Luke Skurman, Niche.com

Your Current Clients

The current users/customers of your product have already instilled their trust in your brand. Make sure to not alienate them during this change because they are the customers you have already worked to create. While you are expanding, be sure to not isolate your original business model.

Jayna Cooke, EVENTup

Potential Rebranding

When it comes to expanding your existing model to a new customer base, be open to the idea that you may need to rework your branding to best message your new audience. It can be a challenge as an organization to change your aesthetic identity or tone, but sometimes it is an important change to make in order to succeed in a new market.

As you go through the process of evaluating whether you need to adjust your existing brand, make sure to conduct interviews with your new target market customers so that you have a holistic understanding of their needs and preferences.
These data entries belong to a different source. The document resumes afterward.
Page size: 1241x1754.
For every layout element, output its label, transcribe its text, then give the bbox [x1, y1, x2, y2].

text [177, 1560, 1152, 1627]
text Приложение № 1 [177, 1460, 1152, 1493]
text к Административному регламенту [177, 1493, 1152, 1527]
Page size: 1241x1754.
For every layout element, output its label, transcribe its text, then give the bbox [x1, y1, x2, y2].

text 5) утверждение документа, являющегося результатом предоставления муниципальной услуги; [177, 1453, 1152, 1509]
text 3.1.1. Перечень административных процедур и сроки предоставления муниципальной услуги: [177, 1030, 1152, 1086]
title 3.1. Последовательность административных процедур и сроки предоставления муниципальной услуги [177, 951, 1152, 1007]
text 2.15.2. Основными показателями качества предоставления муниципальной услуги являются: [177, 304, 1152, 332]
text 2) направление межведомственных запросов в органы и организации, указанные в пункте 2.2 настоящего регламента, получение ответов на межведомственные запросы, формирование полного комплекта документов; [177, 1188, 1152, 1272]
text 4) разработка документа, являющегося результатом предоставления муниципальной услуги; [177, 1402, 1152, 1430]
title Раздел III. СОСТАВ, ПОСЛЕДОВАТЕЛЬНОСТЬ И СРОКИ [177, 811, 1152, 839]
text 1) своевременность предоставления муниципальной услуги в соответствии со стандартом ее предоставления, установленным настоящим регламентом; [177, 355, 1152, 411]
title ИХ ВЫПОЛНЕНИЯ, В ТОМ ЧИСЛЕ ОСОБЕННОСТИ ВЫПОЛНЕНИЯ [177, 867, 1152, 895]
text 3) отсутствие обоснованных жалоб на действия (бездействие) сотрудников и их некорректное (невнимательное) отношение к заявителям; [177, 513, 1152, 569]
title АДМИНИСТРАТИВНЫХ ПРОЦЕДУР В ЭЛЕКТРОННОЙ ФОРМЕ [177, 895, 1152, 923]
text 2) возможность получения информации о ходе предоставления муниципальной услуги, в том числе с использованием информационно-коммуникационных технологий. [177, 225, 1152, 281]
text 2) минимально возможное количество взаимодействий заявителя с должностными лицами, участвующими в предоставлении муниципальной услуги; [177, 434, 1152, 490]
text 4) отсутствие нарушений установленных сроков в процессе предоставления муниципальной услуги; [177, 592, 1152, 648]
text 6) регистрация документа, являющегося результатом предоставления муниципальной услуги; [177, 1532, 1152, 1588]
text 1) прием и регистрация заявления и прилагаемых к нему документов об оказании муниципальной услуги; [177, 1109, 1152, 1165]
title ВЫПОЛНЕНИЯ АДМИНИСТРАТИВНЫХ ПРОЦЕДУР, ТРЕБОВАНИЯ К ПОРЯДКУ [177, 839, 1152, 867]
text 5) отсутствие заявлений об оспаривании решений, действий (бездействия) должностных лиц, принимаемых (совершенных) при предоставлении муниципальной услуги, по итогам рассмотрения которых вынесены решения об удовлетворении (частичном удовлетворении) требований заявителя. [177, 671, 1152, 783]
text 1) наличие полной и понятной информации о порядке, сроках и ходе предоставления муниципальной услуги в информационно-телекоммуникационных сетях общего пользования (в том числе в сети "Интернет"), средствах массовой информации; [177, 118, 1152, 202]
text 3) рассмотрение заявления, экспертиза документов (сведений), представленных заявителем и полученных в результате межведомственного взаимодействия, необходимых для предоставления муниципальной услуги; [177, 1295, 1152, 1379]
This will help you make critical branding decisions as you expand successfully.

Doreen Bloch, Poshly

Redefining The Need

You have to spend more time and effort reaching a new customer base than you do reaching your current customer base. People often think that it’s a simple matter of changing their marketing to target a new group, but they often forget that the effort needed to reach their initial market was huge.

Think of the first marketing you did to get your business launched. It isn’t going to take as much effort as that because you probably have some brand recognition already. However, you’re still going to have to define the need for your product all over again.

Kumar Arora, Aroridex

Perspective From Other Fields

The typical approach to market research is simply looking at customer trends in your field and asking your existing customers about what they’d like to see next. Instead of pigeonholing yourself, try to gain perspective by reading about or getting exposed to other companies outside your field. Learn from their experiences in targeting new customer bases and innovate solutions from there.

Firas Kittaneh, Amerisleep

Thorough Market Analysis

You need to determine whether there is truly a need by conducting a thorough market study and gathering data. You should not make this determination based on a gut feeling.

A market study can uncover specific challenges you might face, so you can anticipate those and shape your product and campaigns appropriately. A market study should identify competitors and explore why they are not fully meeting the needs of customers. You can use this information to come up with a plan to distinguish your business from the competition.

Jyot Singh, RTS Labs

Strategic Messaging

Make sure you are purposeful with your messaging about how this new product or vertical will weave in with your existing products. Whether you want it to be totally separate or integrated somehow with your existing product or service, there needs to be purpose around that messaging.

Expanding with a new product provides you with an opportunity to excite existing customers about your growth trajectory and ability to innovate. However, if not positioned properly, your approach could be perceived as scattered, or as if your other products aren’t working.

Zach Robbins, Leadnomics

Changes In Sales And Service

Don’t overlook the challenges associated with pivoting a sales force and customer service team. You’ve hired specific people and trained them to sell to and work with a certain customer base. If you’re changing the model, you should consider that, in addition to updating your sales pitch, product differentiators and pricing to resonate with a new segment, you also may need to make adjustments to your sales and service recruiting strategies and training processes.